Gene
Study 1 (%)
Study 2 (%)
Study 3 a (%)
SDHB
16 (8.4)
24 (4.8)
38 (24.7)
SDHC
2 (1.1)
4 (0.8)
2 (1.3)
SDHD
3 (1.6)
47 (9.4)
31 (20.1)
Total cases
190 (11.1)
501 (15)
154 (46.1)
Molecular Basis of Disease
The molecular mechanism underlying SDH mutations in PGL/PCC has yet to be identified. A proposed mechanism is that mutations in the SDH genes may cause a cascade of molecular events, leading to the abnormal stabilization of hypoxia-inducible factor (HIF) under normoxic conditions known as pseudo-hypoxia. The pseudo-hypoxia may lead to increased angiogenesis in the PGL/PCC tumor tissue [7]. Defects in the SDH complex cause an accumulation of succinate that inhibits prolyl-4-hydroxylases (PHDs) and subsequently impairs prolyl-hydroxylation of HIF [15, 16], leading to tumorigenesis, possibly via a glycolytic shift (Warburg effect). Glycolytic shift is observed in solid tumors, in which tumor cells generate energy from glycolysis followed by lactic acid fermentation [16–20]. Stabilized HIF activates transcription of genes downstream of the HIF pathway, resulting in cell proliferation and angiogenesis, and ultimately tumorigenesis [21].

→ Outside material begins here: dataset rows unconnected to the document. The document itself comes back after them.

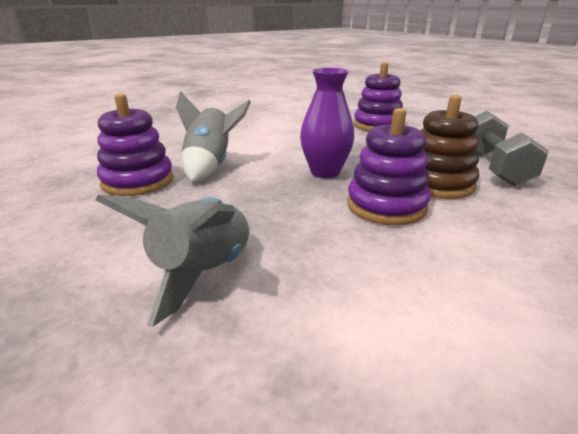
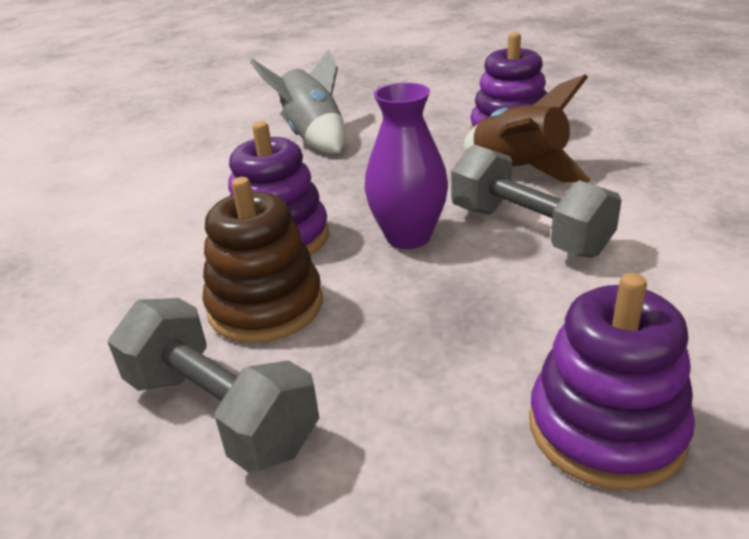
camera: 130 degrees right, 5 degrees up
grey rocket [176,91,251,182] -> brown rocket [464,74,591,183]
none -> grey dumbbell [451,144,622,258]

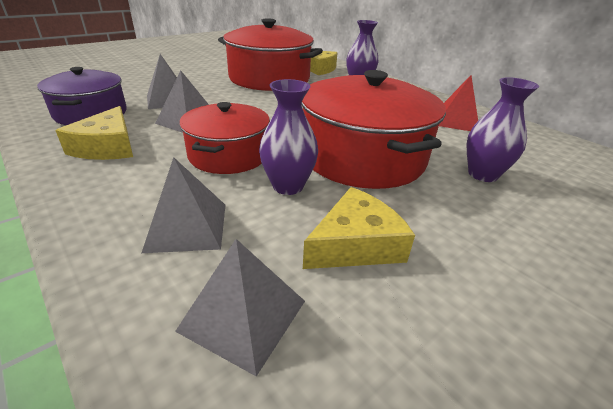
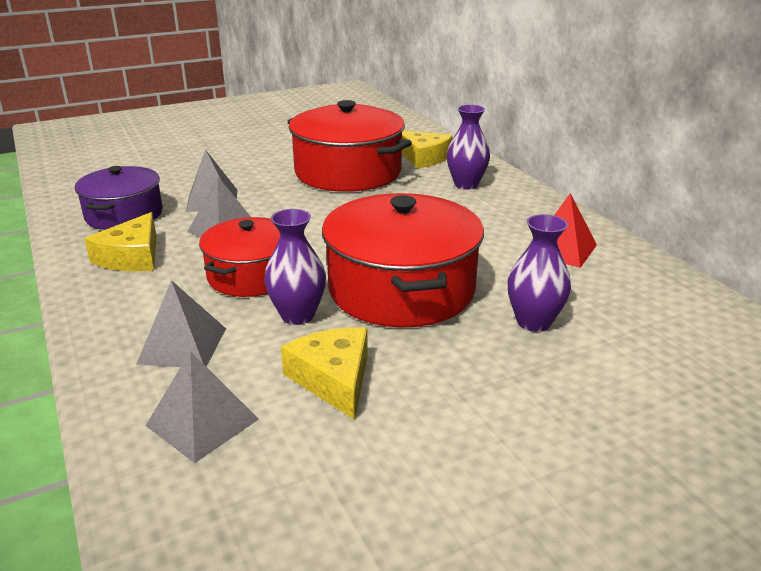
camera: 15 degrees right, 5 degrees down
yellow cheese [303,187,415,269] -> yellow cheese turned 90 degrees counterclockwise [281,327,368,420]

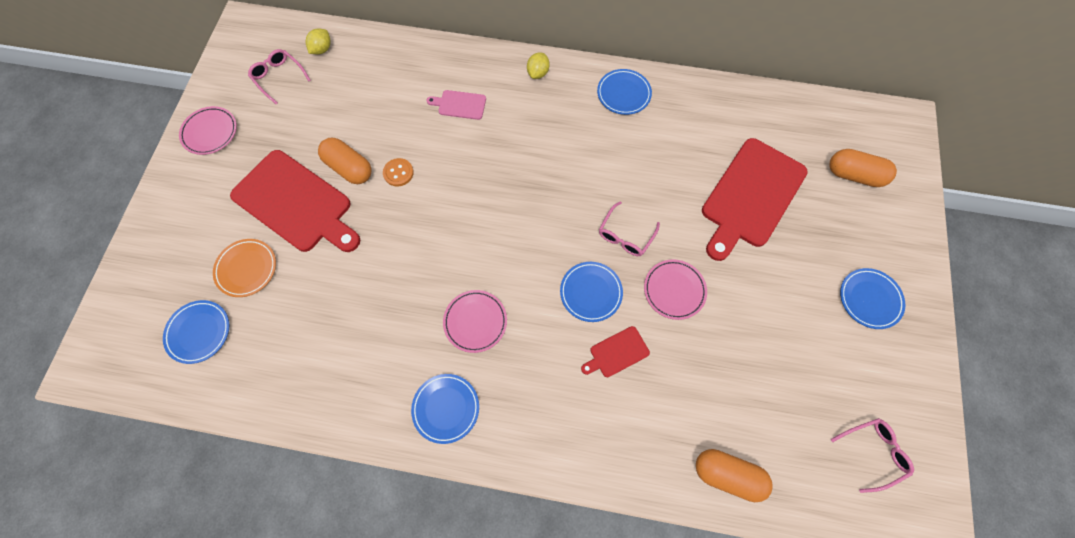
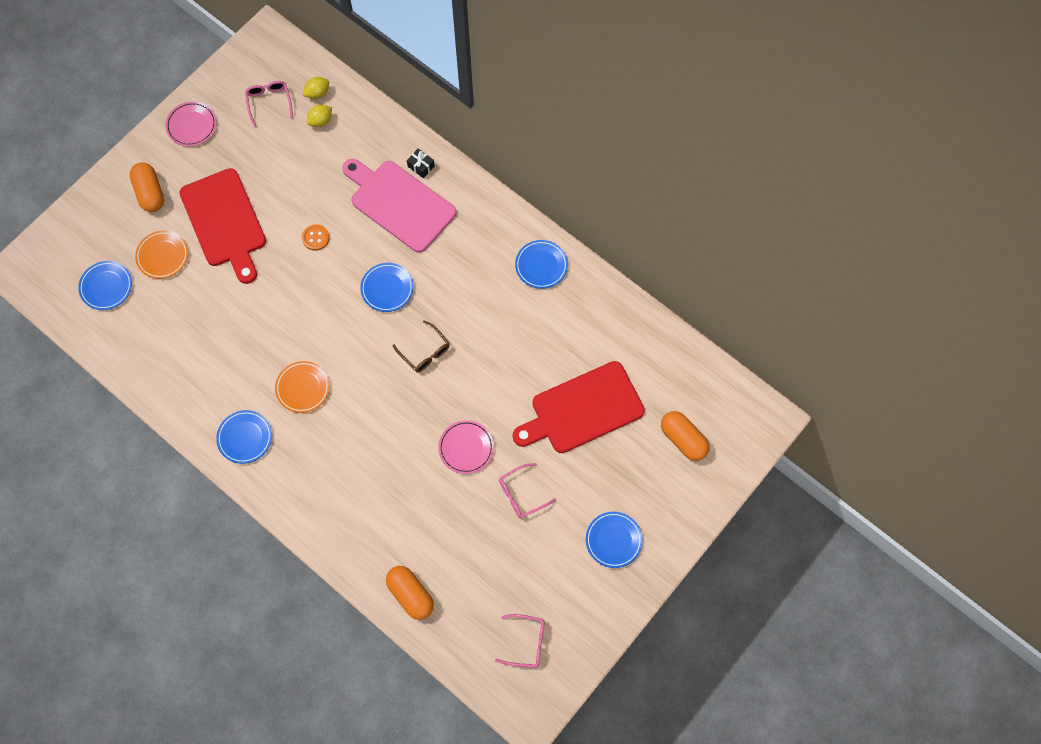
camera: 30 degrees right, 0 degrees up
orange capsule [318,138,372,184] -> orange capsule moved to [129,162,164,212]
pink cutting board [427,90,486,120] -> pink cutting board [342,159,456,253], size x2.25
pink plate [443,290,507,353] -> orange plate [275,361,330,413]
yellow lemon [527,53,550,79] -> yellow lemon moved to [307,105,332,127]
blue plate [560,262,623,322] -> blue plate moved to [360,263,414,312]
red cutting board [581,326,650,377] -> none
pink glasses [599,201,660,256] -> pink glasses moved to [499,463,556,518]
none -> brown glasses [393,321,450,372]
none -> black gift [407,149,435,178]

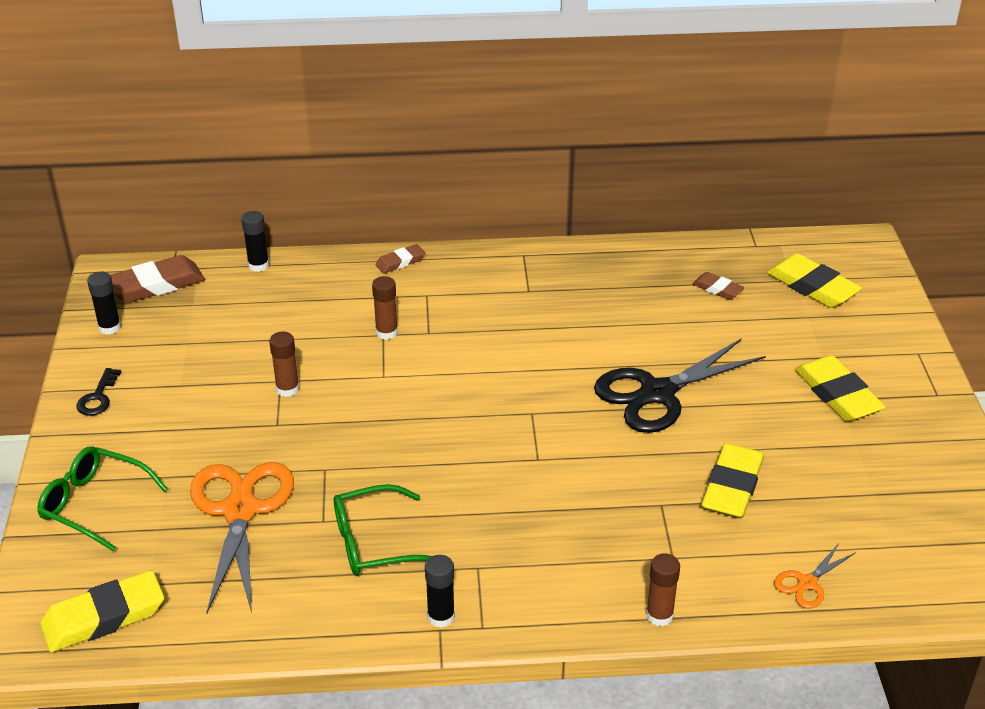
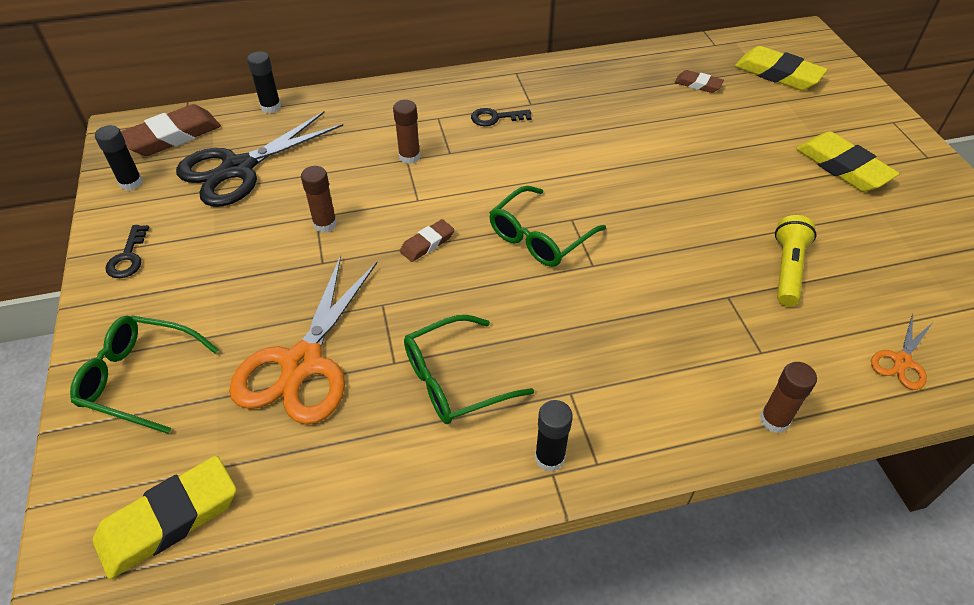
camera: 10 degrees left, 10 degrees up
orange scissors [190,462,294,613] -> orange scissors turned 150 degrees counterclockwise [229,255,377,425]
brown eraser [375,244,425,274] -> brown eraser moved to [400,219,454,262]
black scissors [594,338,766,433] -> black scissors moved to [176,111,343,207]
yellow eraser [701,443,764,518] -> yellow flashlight [775,215,816,306]
none -> black key [471,108,531,126]
none -> green glasses [489,186,606,267]

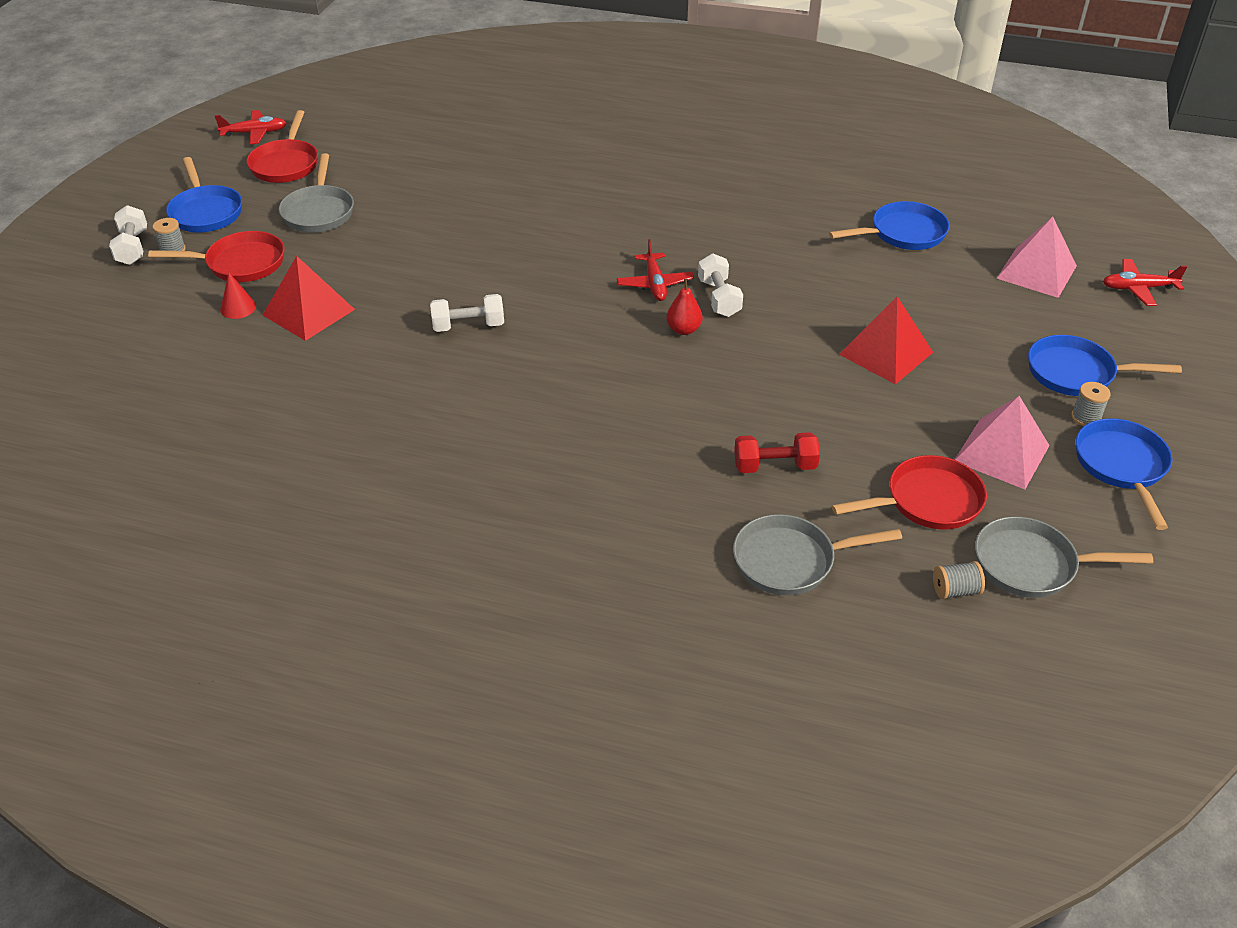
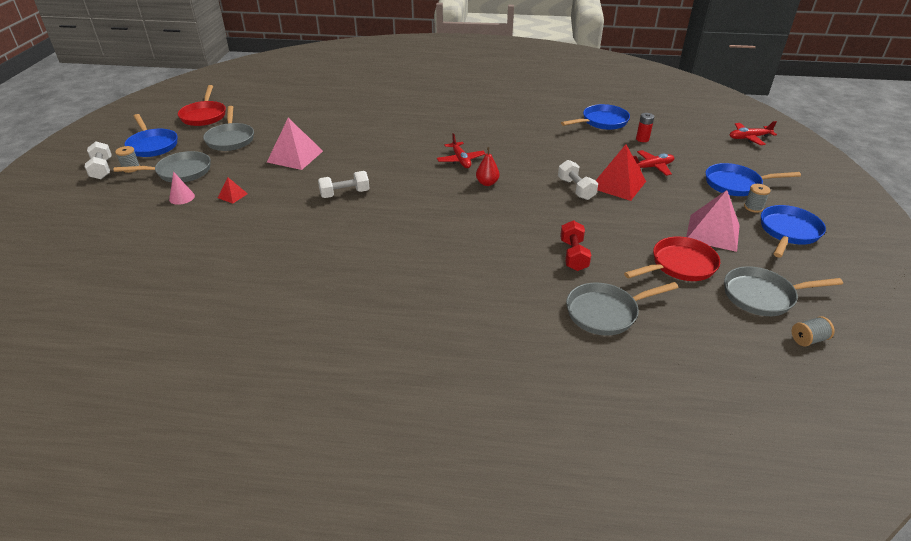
camera: 10 degrees left, 5 degrees down
red pan [148,231,284,282] -> grey pan [114,151,211,182]
red plane [215,110,286,144] -> red plane moved to [633,150,674,176]
red cone [220,273,256,319] -> pink cone [169,171,195,205]
red pyramid [263,256,355,341] -> red pyramid [218,178,248,204], size x0.47
white dumbbell [698,254,743,317] -> white dumbbell moved to [558,160,598,200]
red dumbbell [734,432,820,473] -> red dumbbell turned 75 degrees counterclockwise [560,220,591,271]
grey spool [933,561,985,599] -> grey spool moved to [792,316,835,346]
pink pyramid [997,217,1077,298] -> pink pyramid moved to [267,118,323,170]
blue pan [1076,418,1173,530] -> blue pan turned 45 degrees clockwise [761,205,826,258]
none -> red battery [636,113,654,142]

The HIF pathway, which has been proposed to be defective in tumorigenesis caused by SDH mutations, normally functions to control cells’ responses to low O2 in vivo. Mammalian cells have complicated machineries to respond to O2 deprivation. A key modulator is HIF. HIF is a heterodimer consisting of one O2-labile α subunit and one O2-stable β subunit. The α subunit has three forms: HIF1α, HIF2α (EPAS1), and HIF3α (IPAS). HIF1α exists ubiquitously. In the normoxic state, approximately 20 % of the HIFα subunits are hydroxylated at conserved proline residues and then degraded via the E3 ubiquitin pathway after forming a complex with the VHL protein [18, 22]. However, in hypoxic conditions, HIFα is stabilized and activates transcription of genes adaptive to hypoxic conditions. Accumulation of succinate due to mutations in SDH genes can inhibit the degradation of HIF1α protein, resulting in increased transcription of genes important for response to hypoxic conditions. In moderate hypoxic conditions (1.5 % O2), mitochondria stimulate the production of cellular reactive oxygen species that may inhibit HIFα degradation. These oxygen radicals are specifically formed from complex III of the mitochondrial respiratory chain [23, 24].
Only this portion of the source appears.